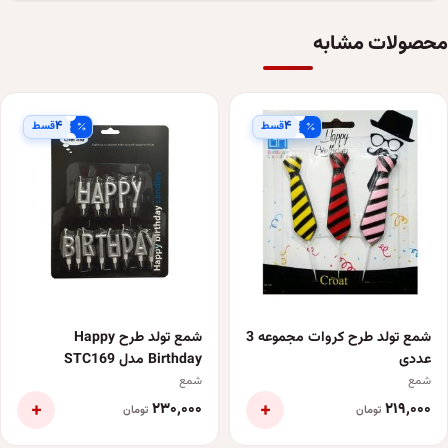
محصولات مشابه
۴
۴
قسط
قسط
شمع تولد طرح کروات مجموعه 3
شمع تولد طرح Happy
عددی
Birthday مدل STC169
شمع
شمع
+
+
۲۳۰٬۰۰۰
۲۱۹٬۰۰۰
تومان
تومان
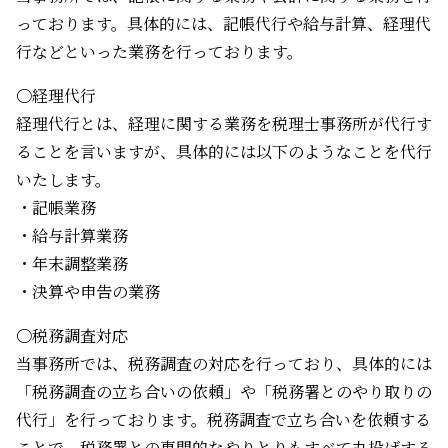
っております。具体的には、記帳代行や給与計算、経理代
行などといった業務を行っております。
〇経理代行
経理代行とは、経理に関する業務を税理士事務所が代行す
ることを言いますが、具体的には以下のようなことを代行
いたします。
・記帳業務
・給与計算業務
・年末調整業務
・決算や申告の業務
〇税務調査対応
当事務所では、税務調査の対応を行っており、具体的には
「税務調査の立ち合いの依頼」や「税務署とのやり取りの
代行」を行っております。税務調査で立ち合いを依頼する
ことで、税務署との専門的なやりとりもすべて丸投げする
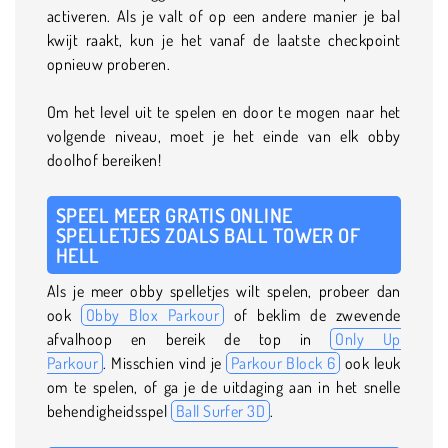
activeren. Als je valt of op een andere manier je bal
kwijt raakt, kun je het vanaf de laatste checkpoint
opnieuw proberen.
Om het level uit te spelen en door te mogen naar het
volgende niveau, moet je het einde van elk obby
doolhof bereiken!
SPEEL MEER GRATIS ONLINE
SPELLETJES ZOALS BALL TOWER OF
HELL
Als je meer obby spelletjes wilt spelen, probeer dan
ook
Obby Blox Parkour
of beklim de zwevende
afvalhoop en bereik de top in
Only Up
Parkour
. Misschien vind je
Parkour Block 6
ook leuk
om te spelen, of ga je de uitdaging aan in het snelle
behendigheidsspel
Ball Surfer 3D
.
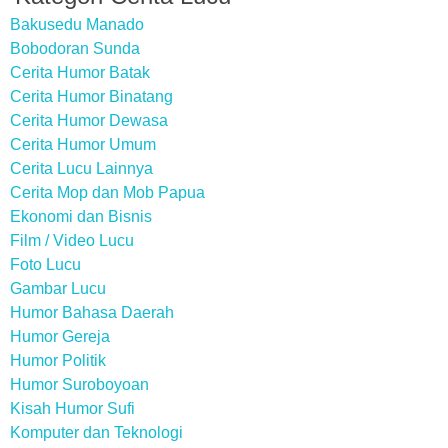
Bakusedu Manado
Bobodoran Sunda
Cerita Humor Batak
Cerita Humor Binatang
Cerita Humor Dewasa
Cerita Humor Umum
Cerita Lucu Lainnya
Cerita Mop dan Mob Papua
Ekonomi dan Bisnis
Film / Video Lucu
Foto Lucu
Gambar Lucu
Humor Bahasa Daerah
Humor Gereja
Humor Politik
Humor Suroboyoan
Kisah Humor Sufi
Komputer dan Teknologi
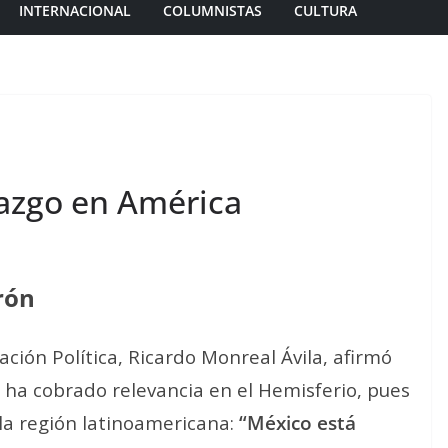
INTERNACIONAL
COLUMNISTAS
CULTURA
azgo en América
rón
ación Política, Ricardo Monreal Ávila, afirmó
o ha cobrado relevancia en el Hemisferio, pues
 la región latinoamericana:
“México está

□ □ □ □ □ □ □

TASK GOAL :: Copy verbatim the span that begins at the line containing "経理代行とは、経理に関する業務を税理士事務所が代行す" and ends at the last line of the material, inclusive of both; exclude pictures.

EXPECTED OUTPUT ::
経理代行とは、経理に関する業務を税理士事務所が代行す
ることを言いますが、具体的には以下のようなことを代行
いたします。
・記帳業務
・給与計算業務
・年末調整業務
・決算や申告の業務
〇税務調査対応
当事務所では、税務調査の対応を行っており、具体的には
「税務調査の立ち合いの依頼」や「税務署とのやり取りの
代行」を行っております。税務調査で立ち合いを依頼する
ことで、税務署との専門的なやりとりもすべて丸投げする
activeren. Als je valt of op een andere manier je bal
kwijt raakt, kun je het vanaf de laatste checkpoint
opnieuw proberen.
Om het level uit te spelen en door te mogen naar het
volgende niveau, moet je het einde van elk obby
doolhof bereiken!
SPEEL MEER GRATIS ONLINE
SPELLETJES ZOALS BALL TOWER OF
HELL
Als je meer obby spelletjes wilt spelen, probeer dan
ook
Obby Blox Parkour
of beklim de zwevende
afvalhoop en bereik de top in
Only Up
Parkour
. Misschien vind je
Parkour Block 6
ook leuk
om te spelen, of ga je de uitdaging aan in het snelle
behendigheidsspel
Ball Surfer 3D
.
Bakusedu Manado
Bobodoran Sunda
Cerita Humor Batak
Cerita Humor Binatang
Cerita Humor Dewasa
Cerita Humor Umum
Cerita Lucu Lainnya
Cerita Mop dan Mob Papua
Ekonomi dan Bisnis
Film / Video Lucu
Foto Lucu
Gambar Lucu
Humor Bahasa Daerah
Humor Gereja
Humor Politik
Humor Suroboyoan
Kisah Humor Sufi
Komputer dan Teknologi
INTERNACIONAL
COLUMNISTAS
CULTURA
azgo en América
rón
ación Política, Ricardo Monreal Ávila, afirmó
o ha cobrado relevancia en el Hemisferio, pues
 la región latinoamericana:
“México está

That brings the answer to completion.